REQUIREMENT:
Your response should be every line from the entries that includes the string "Released".

:: EXERCISE MATERIAL ::

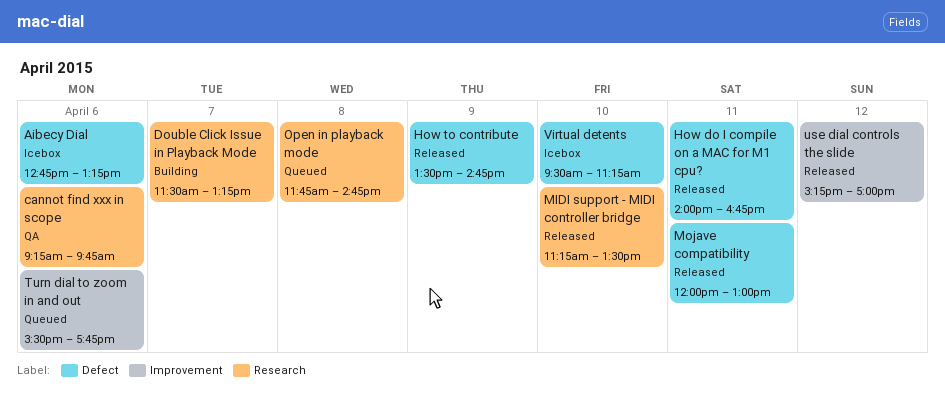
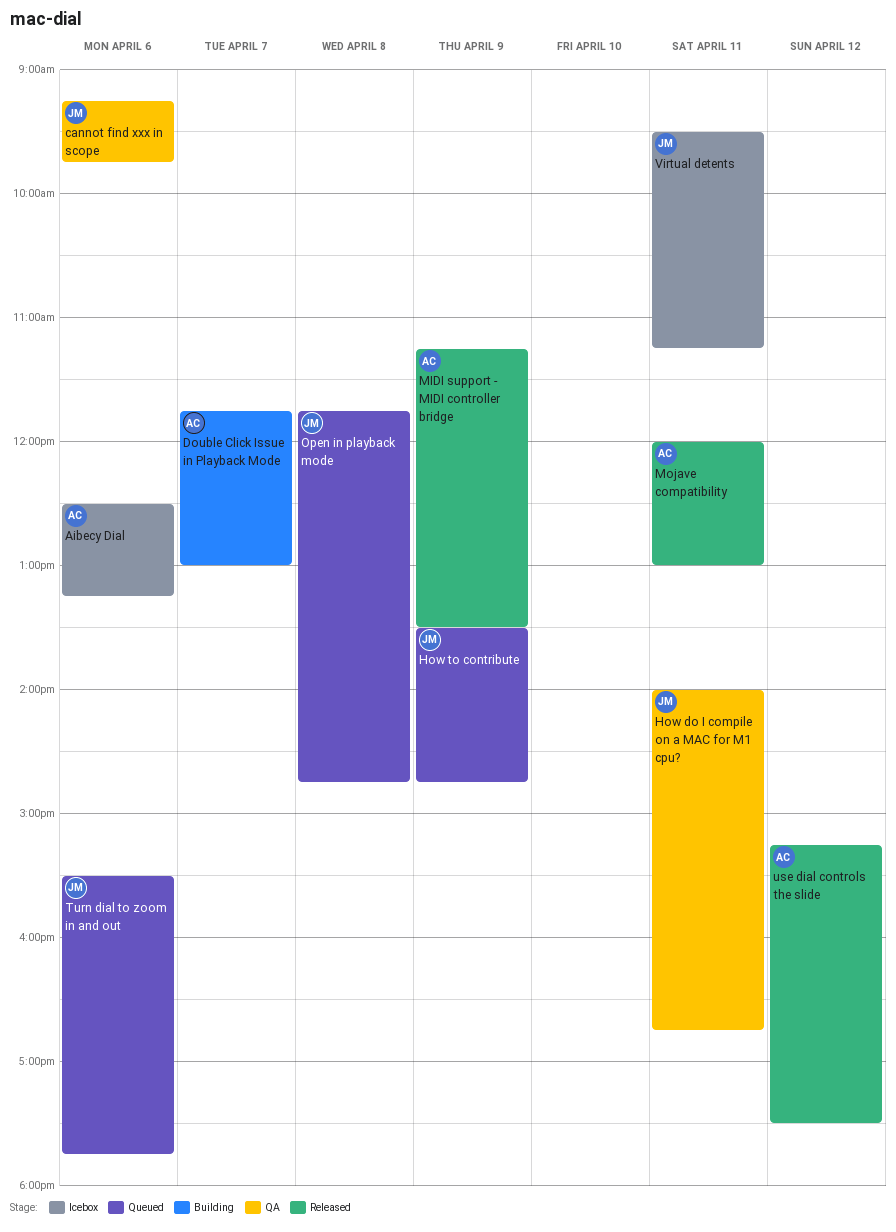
Aibecy Dial, begins: 12:45 -> 12:30
Double Click Issue in Playback Mode, begins: 11:30 -> 11:45
Double Click Issue in Playback Mode, ends: 13:15 -> 13:00
How do I compile on a MAC for M1 cpu?, status: Released -> QA
How to contribute, status: Released -> Queued
MIDI support - MIDI controller bridge, day: Apr 10 -> Apr 9
use dial controls the slide, ends: 17:00 -> 17:30
Virtual detents, day: Apr 10 -> Apr 11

:::

COMPLETED EXERCISE:
How do I compile on a MAC for M1 cpu?, status: Released -> QA
How to contribute, status: Released -> Queued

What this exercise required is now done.